▸ **ОТРЫВОК**:
....................

Итак, можно отметить, что этот евангельский принцип последовательно переводится и раскрывается лишь в фактах и что процесс его реализации еще не завершился.
Данные размышления заставляют нас лучше понять значение этого нового стиля святости, этого нового этапа в освящении мирского, о чем мы только что говорили. Добавим, что этот стиль, затрагивая саму духовность, должен будет без сомнения нести особые собственно духовные черты, например настойчивость, когда речь идет о простоте и ценности обычных путей, о специфической черте христианского совершенствования, что состоит не в совершенствовании стоицистского атеизма добродетели, но любви между двумя личностями — сотворенной личностью и Божественной Личностью, наконец, о законе нисхождения несотворенной Любви в глубины человеческого, чтобы его преобразовать, не уничтожая (о чем шла речь в предыдущей главе) специфических черт, предвосхищение важности которых, кажется, возложено на определенных святых современной эпохи. И более того, что в порядке вещей, это произойдет не в самой мирской жизни, но в определенных скрытых в мире душах, одни из которых живут в мире, другие — на самых вершинах христианства, я хочу сказать, в Плане наивысшего созерцания, — здесь начинают проявляться этот новый стиль и этот новый порыв духовности, распространяясь отсюда на мирскую и временную жизнь.
Тайна мира
Мы оставим для последующего рассмотрения этот вопрос о мире и его значимости, который является главным для христианской философии и многочисленные проблемы которого требуют углубленного изучения. В этой главе мы смогли лишь затронуть наиболее внешние части предмета и указать некоторые общие позиции, что кажутся нам принципиально важными.
Резюмируем эти позиции: мы полагаем, что Церковь в ожидании потусторонней истории, где царство Бога будет завершено во всей своей славной полноте, являет собою уже царство Бога в порядке, называемом духовным, являет себя то там, то здесь, в распятом состоянии; что сам мир, называемый временным порядком, этот мир, заключенный в историю, есть разделенная и двойственная сфера, принадлежащая одновременно Богу, человеку и «владыке мира сего».

....................

Собранные данные
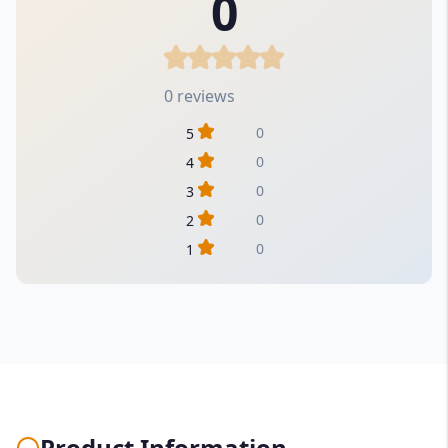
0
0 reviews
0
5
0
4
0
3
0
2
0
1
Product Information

....................

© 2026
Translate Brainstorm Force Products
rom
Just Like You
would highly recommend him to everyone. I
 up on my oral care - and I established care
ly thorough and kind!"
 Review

....................

▸ **ЗАДАНИЕ**: Подхватите отрывок о Церкви и мире сразу после его последнего предложения и продолжите рассуждение. Записи здесь никакой роли не играют.

▸ **РЕЗУЛЬТАТ**:
Церковь священна, мир — не священен; но мир спасен в надежде, и кровь Христа, живительный принцип Искупления, здесь уже оказывает своё воздействие; сокрытое божественное деяние осуществляется в истории, и в каждую эпоху цивилизации, под каждым «историческим небом» христианин должен трудиться во имя относительной реализации (ожидая окончательной реализации Евангелия, что за рамками времени), во имя этой реализации евангельских требований и практической христианской мудрости в социально-временном порядке, — реализации самой по себе фактически противоречивой, так или иначе замаскированной и искаженной грехом, но это другой вопрос.
Если брать людей как в массе своей живущих наиболее часто «согласно чувствам», а не разуму, то работа, о которой мы говорим (когда сами христиане не отсутствуют, — в этом случае сюда вторгаются противоположные силы, под знаком разрушения), согласно обычному ходу вещей, тем более встречает сопротивление и тем более предается, чем более она успешно воплощается в реально существующее: отсюда необходимость все начинать сначала, возобновлять усилия с начальной точки, заставляя историю постоянно превосходить себя, идти «от падения к падению», вплоть до полного завершения.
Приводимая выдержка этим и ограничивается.